III. Schwierige strafrechtliche Ermittlungen gegen OK
Die Strafverfolgungsbehörden haben typischerweise Schwierigkeiten bei der Ermittlung Organisierter Kriminalität. Das beginnt bei der Definition, den möglichen Kriminalitätsfeldern und der strafrechtlichen Erfassung[14] und setzt sich bei den Ermittlungen fort, weil häufig fragliche Zuständigkeiten und Ressourcen bei bundesländerübergreifenden Straftaten und erst recht bei international agierenden Tätergruppen zu beachten sind. Die Täter agieren verdeckt, sind in legalen und illegalen Geschäftsfeldern unterwegs, um die illegalen Erträge in den legalen Wirtschaftskreislauf einzuschleusen und ihren Tätigkeiten legale Fassaden zu geben. Man nutzt auch Spezialwissen von Rechtsanwälten, Strafverteidigern und Steuerberatern und hat mit der Begleichung hoher Honorarforderungen keine Schwierigkeiten.
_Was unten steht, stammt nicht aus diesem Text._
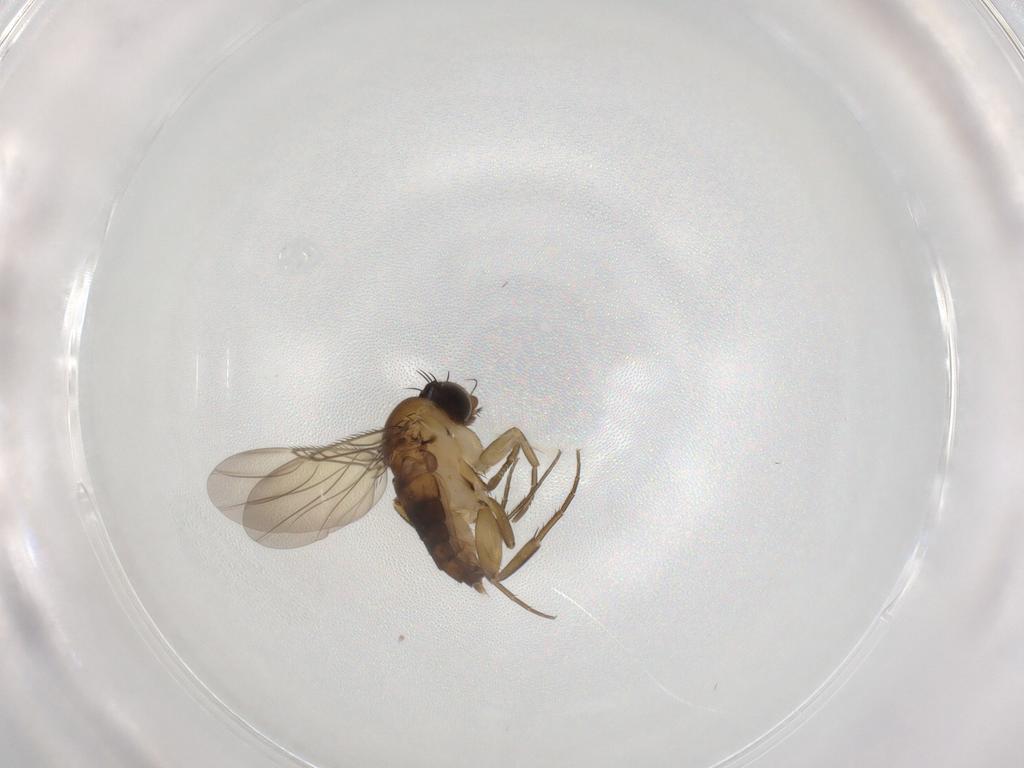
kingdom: Animalia
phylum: Arthropoda
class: Insecta
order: Diptera
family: Phoridae
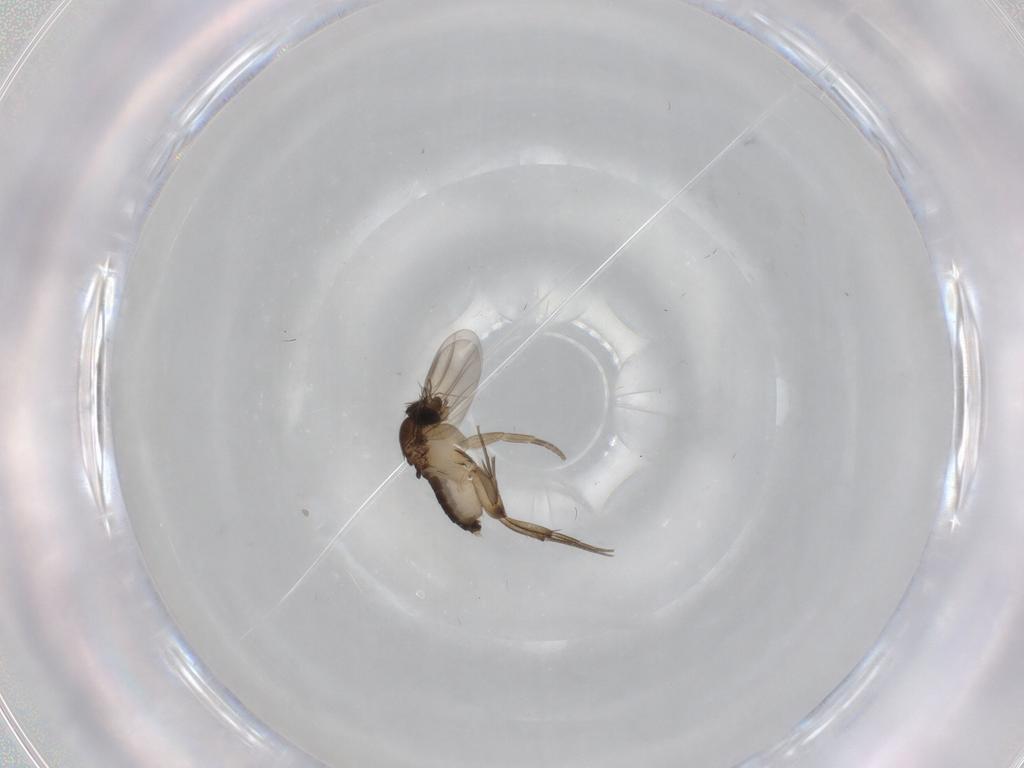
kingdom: Animalia
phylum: Arthropoda
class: Insecta
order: Diptera
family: Phoridae
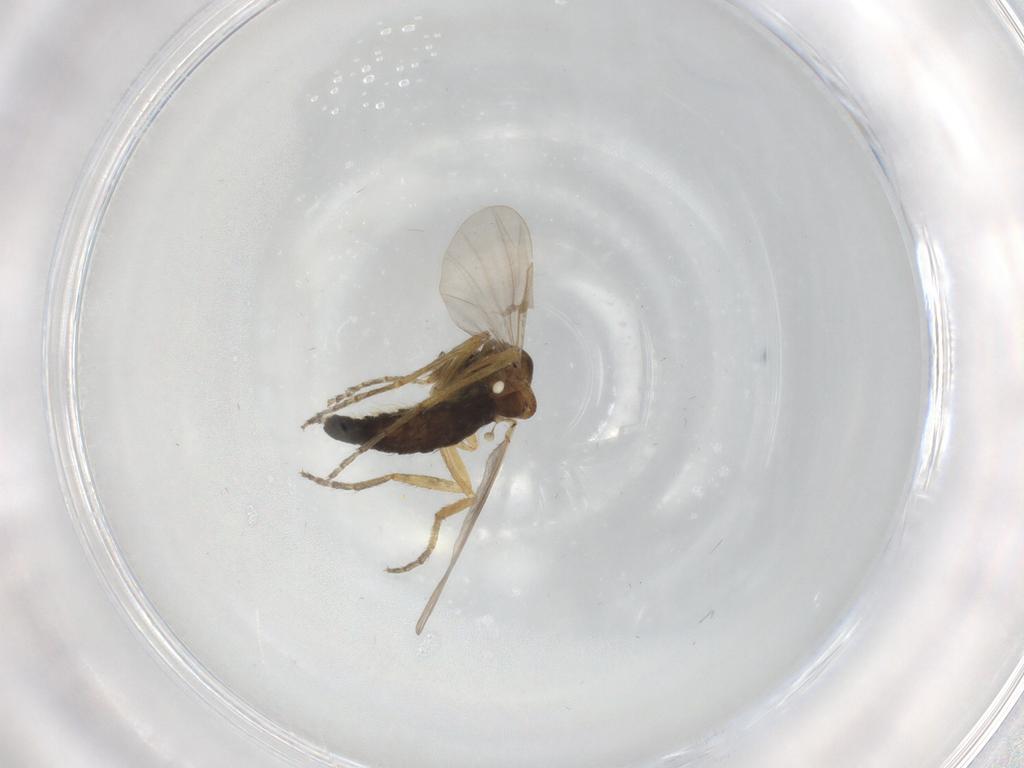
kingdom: Animalia
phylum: Arthropoda
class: Insecta
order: Diptera
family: Ceratopogonidae
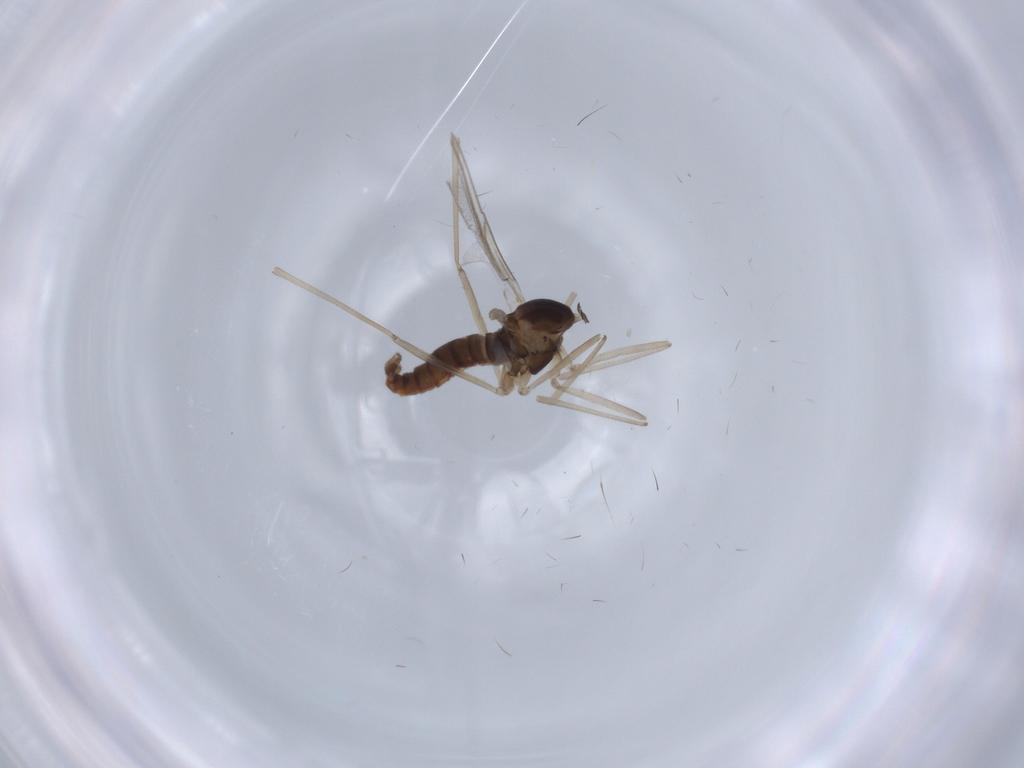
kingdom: Animalia
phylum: Arthropoda
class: Insecta
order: Diptera
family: Cecidomyiidae
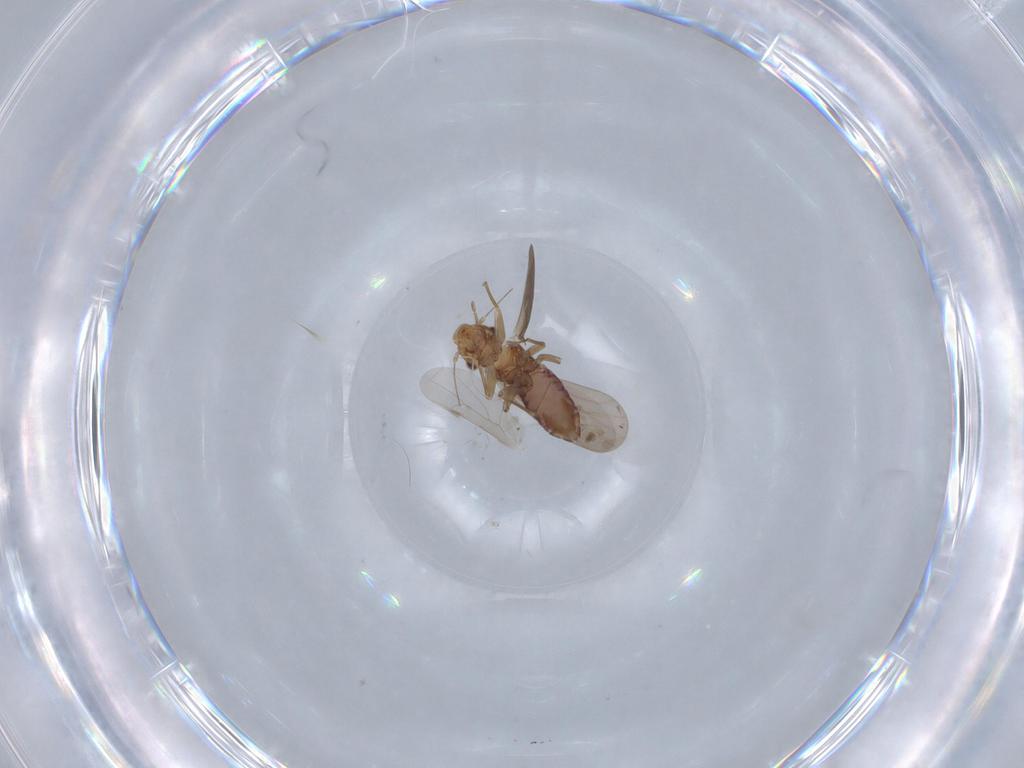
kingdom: Animalia
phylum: Arthropoda
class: Insecta
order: Psocodea
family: Lepidopsocidae
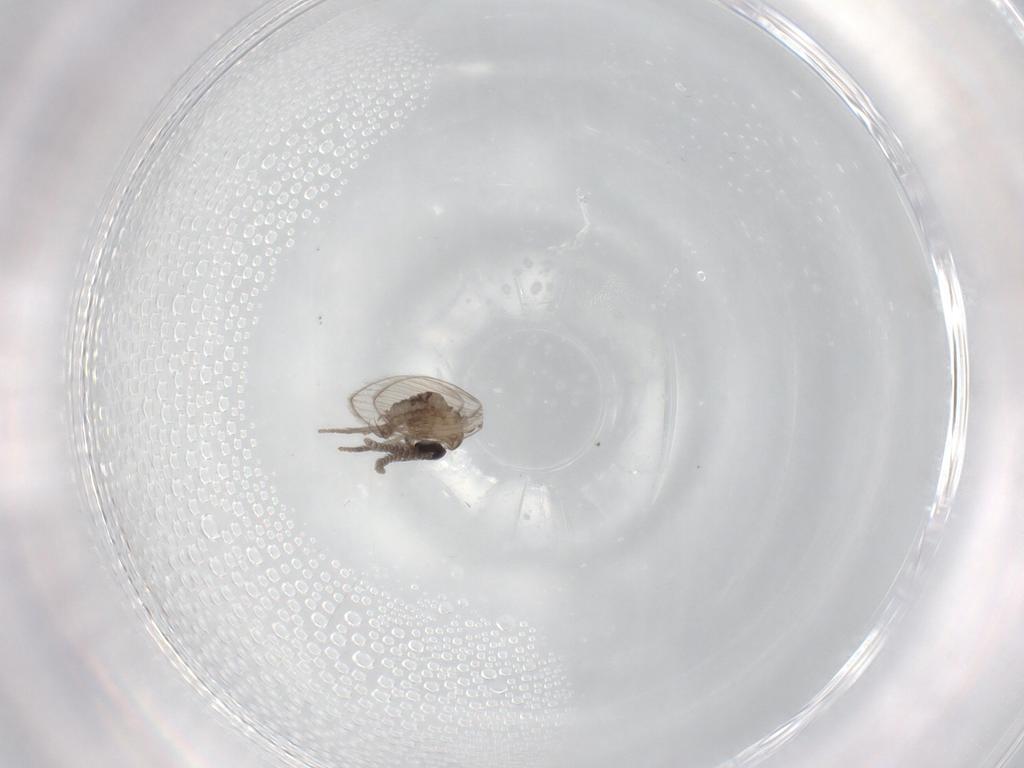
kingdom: Animalia
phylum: Arthropoda
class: Insecta
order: Diptera
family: Psychodidae
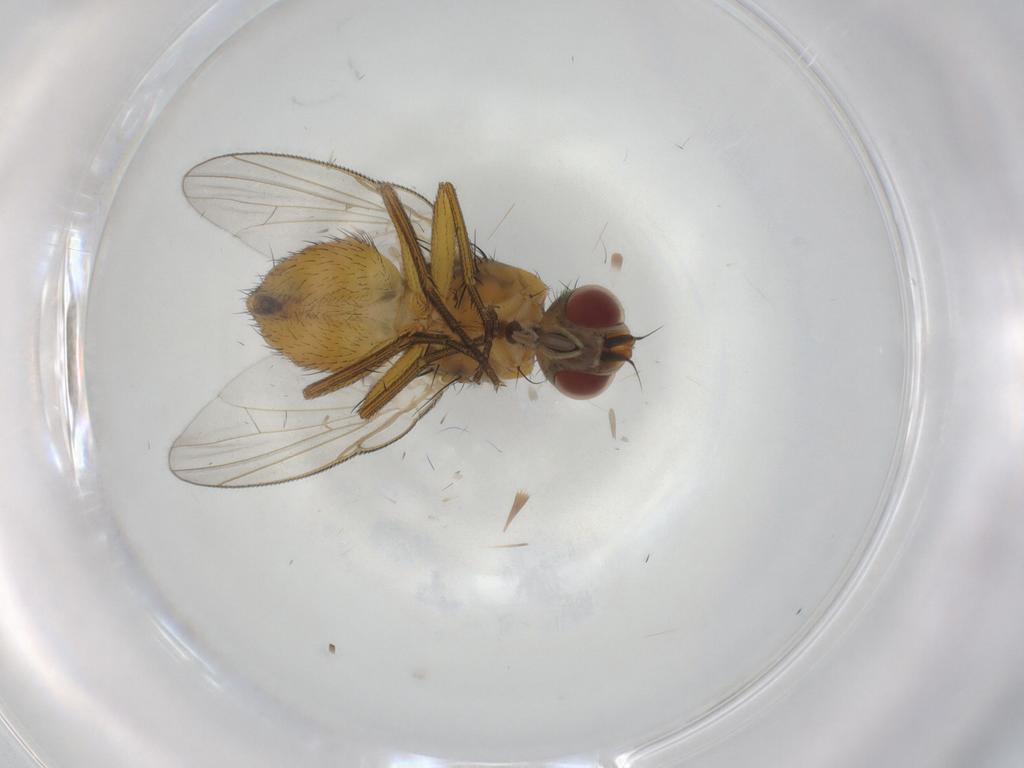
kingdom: Animalia
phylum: Arthropoda
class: Insecta
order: Diptera
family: Muscidae
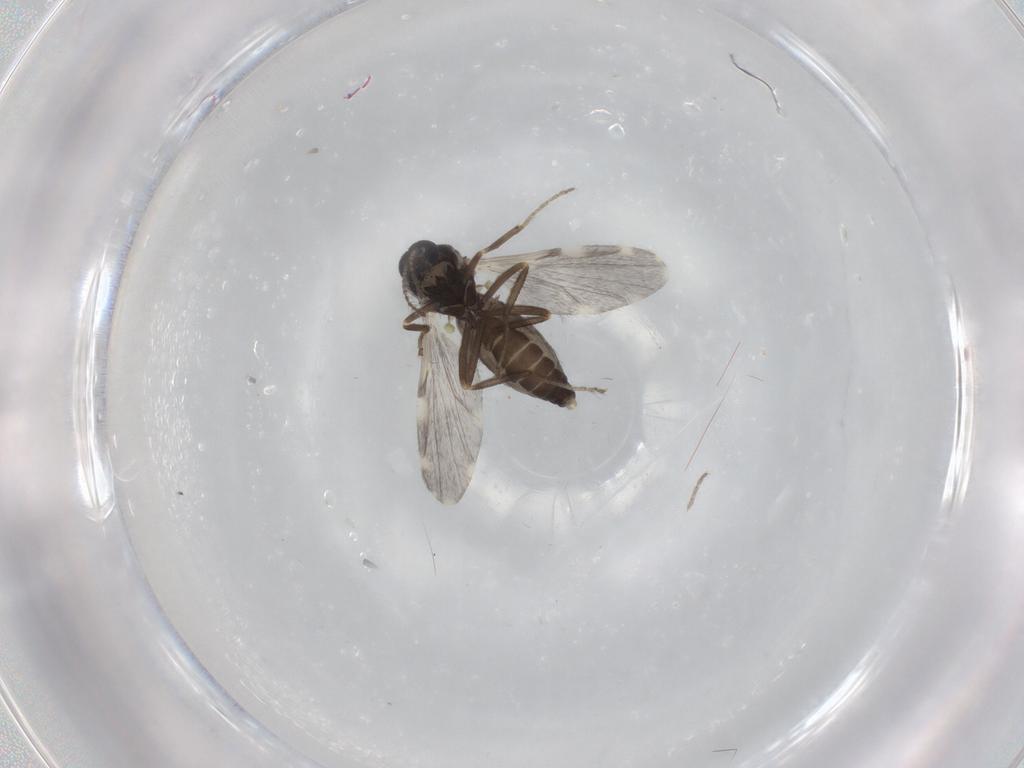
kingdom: Animalia
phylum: Arthropoda
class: Insecta
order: Diptera
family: Ceratopogonidae
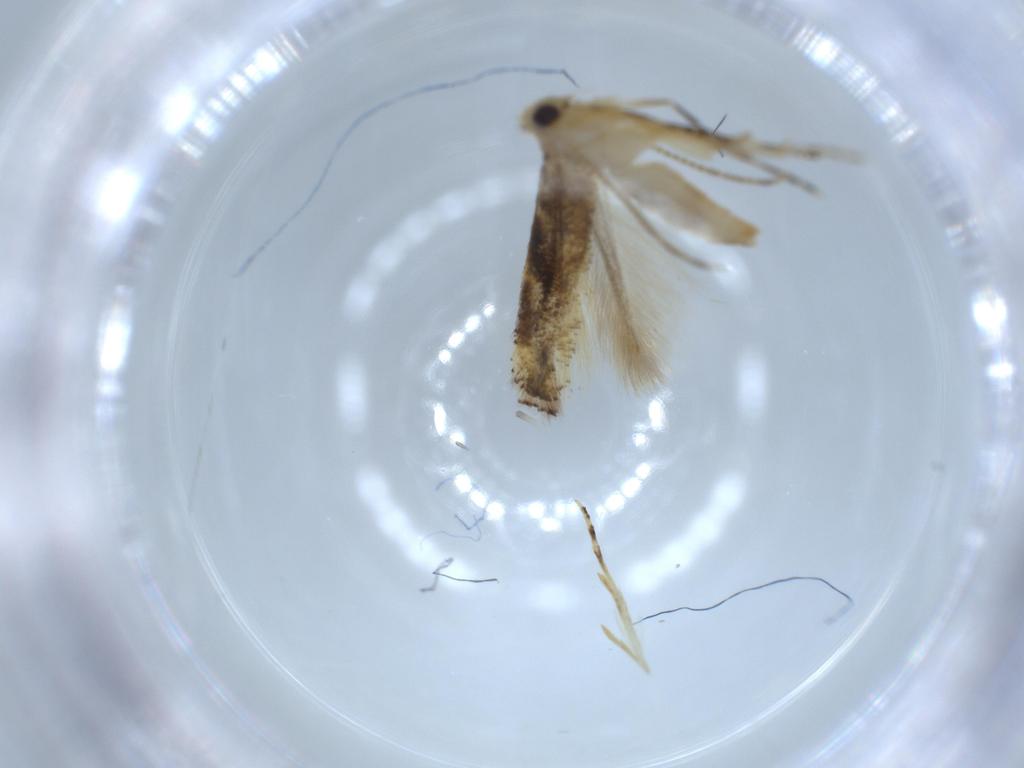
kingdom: Animalia
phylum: Arthropoda
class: Insecta
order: Lepidoptera
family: Bucculatricidae
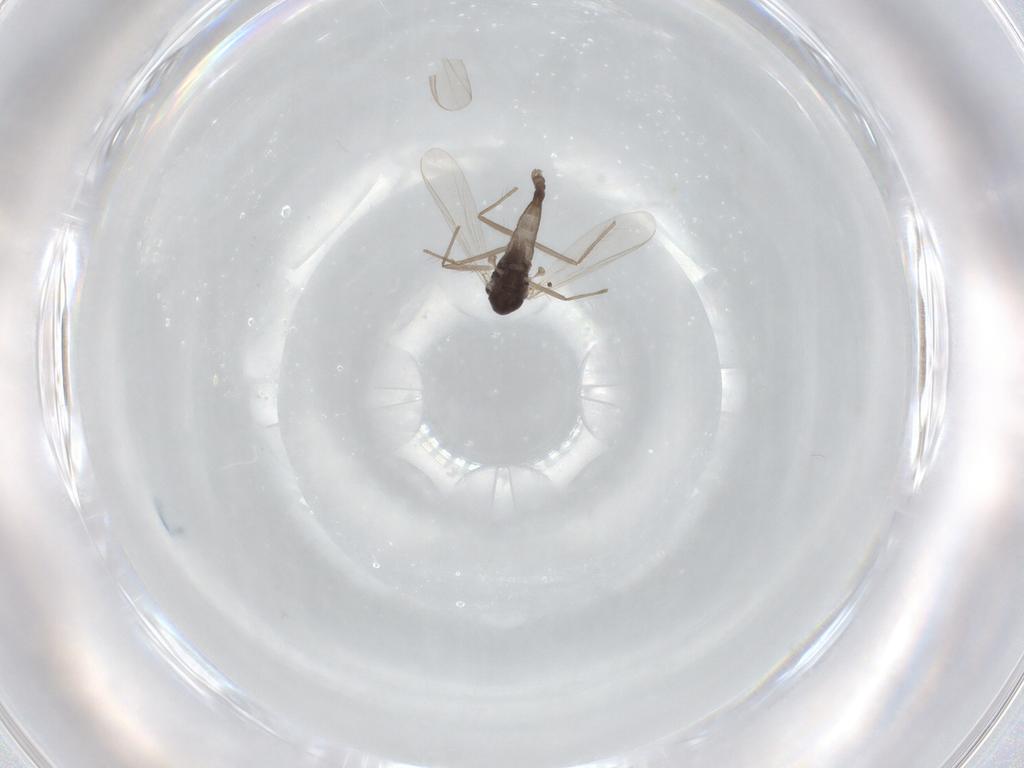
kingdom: Animalia
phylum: Arthropoda
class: Insecta
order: Diptera
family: Chironomidae
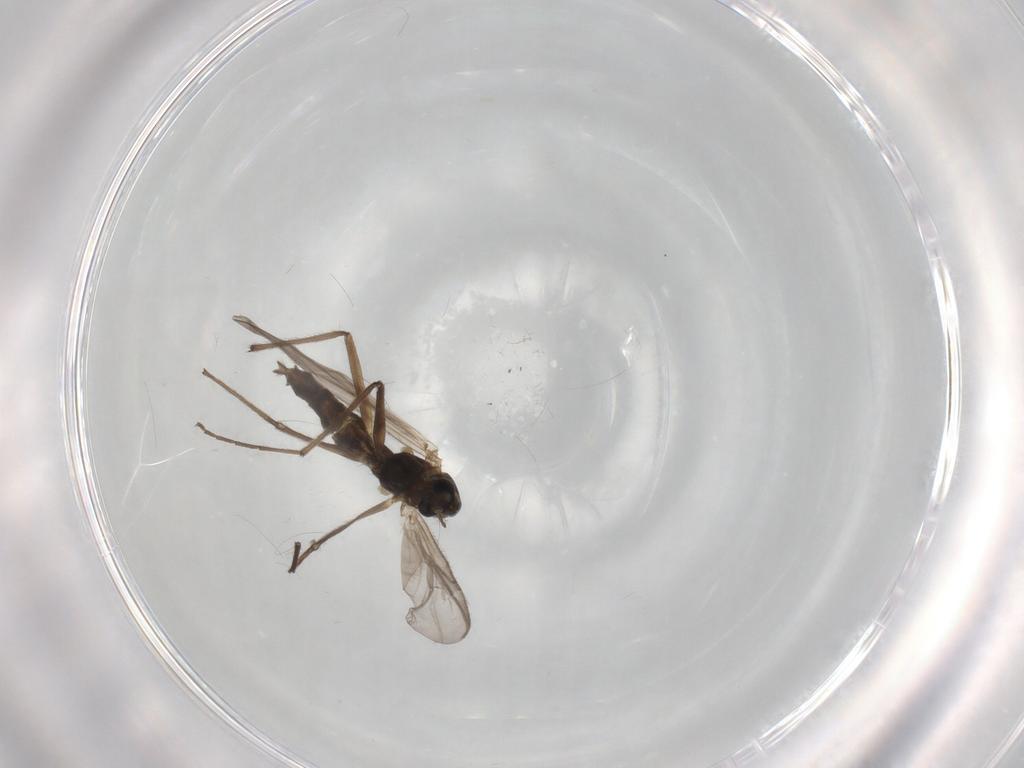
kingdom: Animalia
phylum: Arthropoda
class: Insecta
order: Diptera
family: Chironomidae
Diese Probleme sind dem Phänomen aber typischerweise immanent, weil man es in der Regel mit Tätergruppen und Strukturen zu tun hat, die ihre kriminellen Aktivitäten auf Dauer anlegen oder eben einen Lebensstil pflegen, der per se im Gegensatz zum rechtsstaatlichen Anspruch steht. Interessant und besonders problematisch wird es immer dann, wenn der Rechtsstaat nicht nur „Gegenspieler“ ist (und eben grundsätzlich nur einen gewissen Teil der kriminellen Aktivitäten aufdecken und sanktionieren kann, dies aber immerhin beharrlich versucht), sondern wenn rechtsfreie Räume entstehen, in denen der Rechtsstaat schlicht nicht mehr existiert. Man kann sich fragen, warum es so wenige spezialisierte OK-Dienststellen mit einer ausreichenden Personalausstattung gibt. Auch die Justiz muss sich fragen lassen, wie viele Staatsanwälte in diesen Phänomenbereichen eingesetzt werden und wie es um gemeinsame Ermittlungsgruppen steht, die letztendlich die erfolgversprechenden Strafverfolgungsinstanzen darstellen. Strafkammern mit entsprechenden Kenntnissen und Personalressourcen müssen vorausgesetzt werden. Möglicherweise hat auch die lange Zeit fehlende Sensibilität für diese Kriminalitätsphänomene Auswirkungen auf die Wahrnehmung. Sehen Strafverfolger denn die Anzeichen für organisiert kriminelles Handeln mit einem kriminalistischen Blick oder herrscht angesichts der Personalknappheit Resignation?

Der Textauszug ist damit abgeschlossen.